Her şey aile de başlıyor ve bitiyor! Herkesi ve her şeyi sevebilmeyi, kendine güveni ekebilselerdi yüreklerimize! sorduğum soruların cevabını doğru olarak alabilseydim keşke... Masal okumasalardı gerçeklerin yerine! Keşke!


-"Bizim sokak", "Oyun Gemisi", "Oyun Treni" ve " Oyun Sandığı"-gibi çocuk programlarını hatırlıyorum TRT günlerinden; güzel programlarmış... sonra bir ara "Susam Sokağı" devralmıştı bayrağı...oradan nereye geleceğim; Susam "simit"te, simit "simitçi fırınında, "simitçi fırını" sokakta olur!

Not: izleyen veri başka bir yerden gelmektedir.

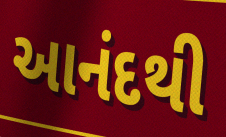
આનંદથી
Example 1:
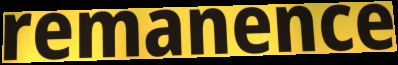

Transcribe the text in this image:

remanence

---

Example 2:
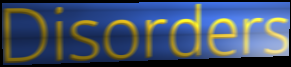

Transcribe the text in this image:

Disorders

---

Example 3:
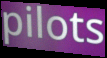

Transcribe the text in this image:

pilots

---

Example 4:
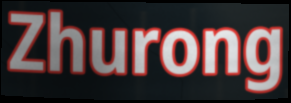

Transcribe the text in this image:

Zhurong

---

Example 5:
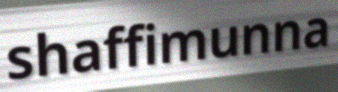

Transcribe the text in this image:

shaffimunna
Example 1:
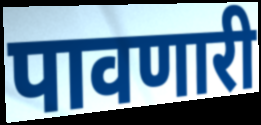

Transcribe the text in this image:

पावणारी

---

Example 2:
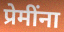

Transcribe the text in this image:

प्रेमींना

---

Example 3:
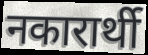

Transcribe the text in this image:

नकारार्थी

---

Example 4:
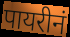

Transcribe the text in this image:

पायरीनं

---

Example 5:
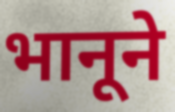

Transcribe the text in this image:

भानूने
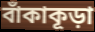
বাঁকাকূড়া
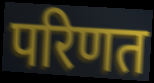
परिणत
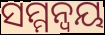
ସମ୍ମନ୍ୱୟ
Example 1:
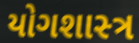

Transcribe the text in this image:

યોગશાસ્‍ત્ર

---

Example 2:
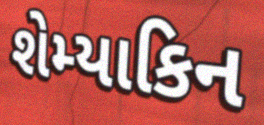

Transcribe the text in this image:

શેમ્યાકિન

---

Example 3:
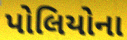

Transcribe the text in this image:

પોલિયોના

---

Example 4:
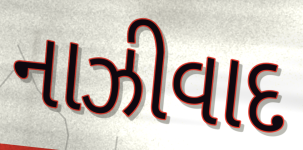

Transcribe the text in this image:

નાઝીવાદ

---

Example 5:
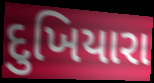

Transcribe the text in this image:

દુખિયારા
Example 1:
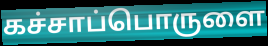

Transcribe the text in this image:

கச்சாப்பொருளை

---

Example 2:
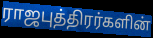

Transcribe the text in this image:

ராஜபுத்திரர்களின்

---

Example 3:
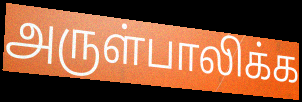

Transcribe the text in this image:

அருள்பாலிக்க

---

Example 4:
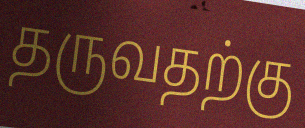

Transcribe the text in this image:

தருவதற்கு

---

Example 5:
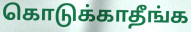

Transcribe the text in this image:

கொடுக்காதீங்க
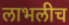
लाभलीच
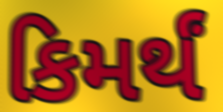
કિમર્થં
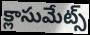
క్లాసుమేట్స్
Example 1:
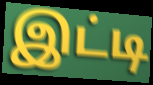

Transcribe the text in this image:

இட்டி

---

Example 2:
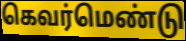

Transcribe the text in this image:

கெவர்மெண்டு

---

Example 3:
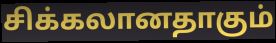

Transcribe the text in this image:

சிக்கலானதாகும்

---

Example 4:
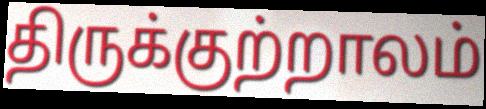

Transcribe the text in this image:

திருக்குற்றாலம்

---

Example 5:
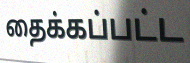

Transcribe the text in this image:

தைக்கப்பட்ட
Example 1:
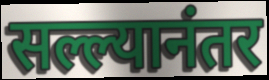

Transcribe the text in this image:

सल्ल्यानंतर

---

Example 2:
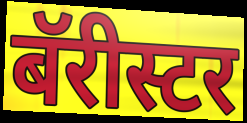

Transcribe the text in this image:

बॅरीस्टर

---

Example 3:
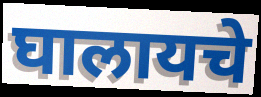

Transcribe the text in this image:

घालायचे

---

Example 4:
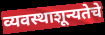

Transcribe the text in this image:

व्यवस्थाशून्यतेचे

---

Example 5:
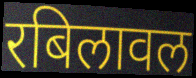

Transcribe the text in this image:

रबिलावल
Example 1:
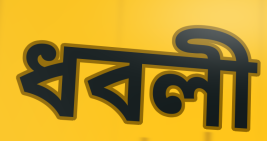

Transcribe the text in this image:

ধবলী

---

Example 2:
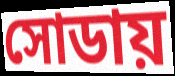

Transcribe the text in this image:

সোডায়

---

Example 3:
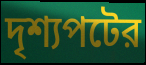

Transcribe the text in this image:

দৃশ্যপটের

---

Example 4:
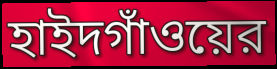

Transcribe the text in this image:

হাইদগাঁওয়ের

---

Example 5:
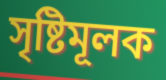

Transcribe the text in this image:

সৃষ্টিমূলক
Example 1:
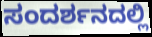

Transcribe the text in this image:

ಸಂದರ್ಶನದಲ್ಲಿ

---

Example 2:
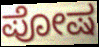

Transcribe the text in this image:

ಪೋಷ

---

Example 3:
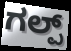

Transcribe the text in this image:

ಗಲ್ಪ್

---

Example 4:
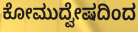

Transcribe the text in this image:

ಕೋಮುದ್ವೇಷದಿಂದ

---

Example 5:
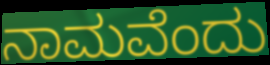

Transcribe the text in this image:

ನಾಮವೆಂದು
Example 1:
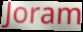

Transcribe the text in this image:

Joram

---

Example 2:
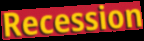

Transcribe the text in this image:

Recession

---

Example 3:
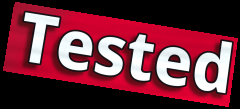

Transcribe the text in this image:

Tested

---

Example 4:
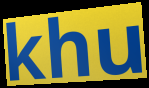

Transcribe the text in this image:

khu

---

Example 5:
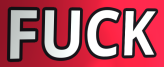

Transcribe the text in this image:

FUCK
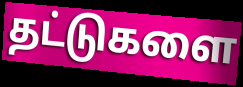
தட்டுகளை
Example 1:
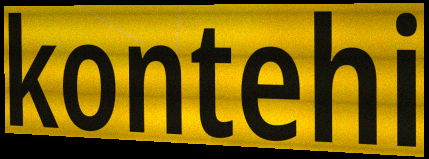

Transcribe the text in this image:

kontehi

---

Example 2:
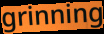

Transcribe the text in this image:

grinning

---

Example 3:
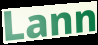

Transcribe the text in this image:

Lann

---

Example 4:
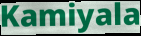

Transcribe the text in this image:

Kamiyala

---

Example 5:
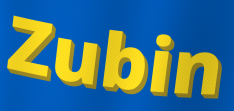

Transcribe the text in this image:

Zubin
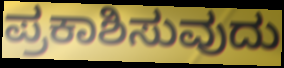
ಪ್ರಕಾಶಿಸುವುದು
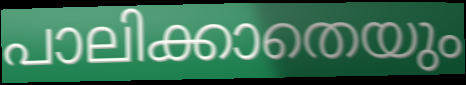
പാലിക്കാതെയും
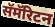
सॅमॅरिटन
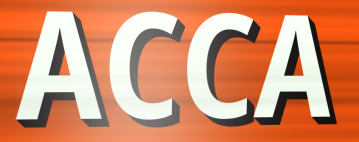
ACCA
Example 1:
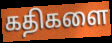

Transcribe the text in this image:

கதிகளை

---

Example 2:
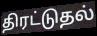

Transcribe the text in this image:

திரட்டுதல்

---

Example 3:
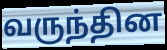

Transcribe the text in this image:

வருந்தின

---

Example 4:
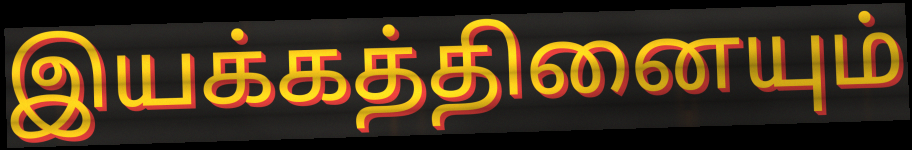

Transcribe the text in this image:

இயக்கத்தினையும்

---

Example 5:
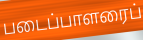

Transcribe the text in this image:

படைப்பாளரைப்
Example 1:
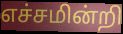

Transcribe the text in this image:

எச்சமின்றி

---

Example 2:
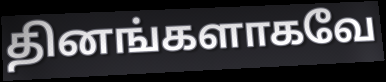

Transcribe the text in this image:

தினங்களாகவே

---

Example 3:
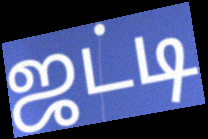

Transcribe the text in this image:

ஜட்டி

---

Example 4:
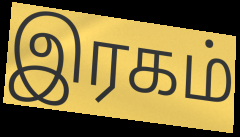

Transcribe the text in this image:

இரகம்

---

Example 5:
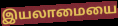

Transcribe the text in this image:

இயலாமையை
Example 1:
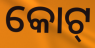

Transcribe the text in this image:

କୋଟ୍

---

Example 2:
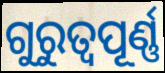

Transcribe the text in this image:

ଗୁରୁତ୍ବପୂର୍ଣ୍ଣ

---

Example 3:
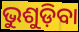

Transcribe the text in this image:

ଭୁଶୁଡ଼ିବା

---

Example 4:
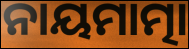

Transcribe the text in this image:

ନାୟମାତ୍ମା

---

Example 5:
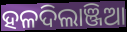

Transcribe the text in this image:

ହଳଦିଲାଞ୍ଜିଆ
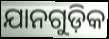
ଯାନଗୁଡ଼ିକ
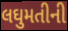
લઘુમતીની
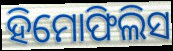
ହିମୋଫିଲିସ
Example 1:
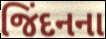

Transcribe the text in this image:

જિંદનના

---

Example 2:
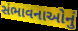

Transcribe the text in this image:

સંભાવનાઓનું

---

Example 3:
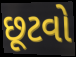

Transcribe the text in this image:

છૂટવો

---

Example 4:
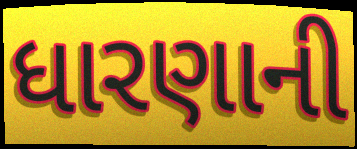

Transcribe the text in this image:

ધારણાની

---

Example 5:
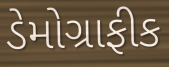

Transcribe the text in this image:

ડેમોગ્રાફીક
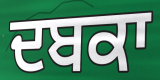
ਦਬਕਾ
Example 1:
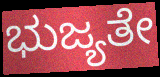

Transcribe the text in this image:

Ya da simit sokakta, tezgahta olur... Sokakta satılan "Sokak simidi" taş fırın olur, "Pastane simidi"nin hamuru tatlı olur... Her yerde mantar gibi biten Simit Saraylarından sonra  "sokak simidi"nden sonra "Simit Sokağı" kavramını da görselleştiremiyorum! Bu yüzden "paketini" paylaşıyorum! 

-Gözümü dünyaya açtım; afalladım, "aval aval baktım", netlemeye çalıştım... sonra tanımaya, ayrıt etmeye...iki gözüm iki çeşme ağladım, başkasına bir şeyi inandırmak için "iki gözüm önüme aksın ki!" dedim, güzel gözlere aşık oldum, doğumları, ölümleri gördüm, güzel günler kadar, acı, neşeli, heyecanlı...Benim baktığım kadar dünya da bakıyordu bana, mobeseler,  heryerde güvenlik kamaraları, her gün binlerce göz bizi gözleyen... 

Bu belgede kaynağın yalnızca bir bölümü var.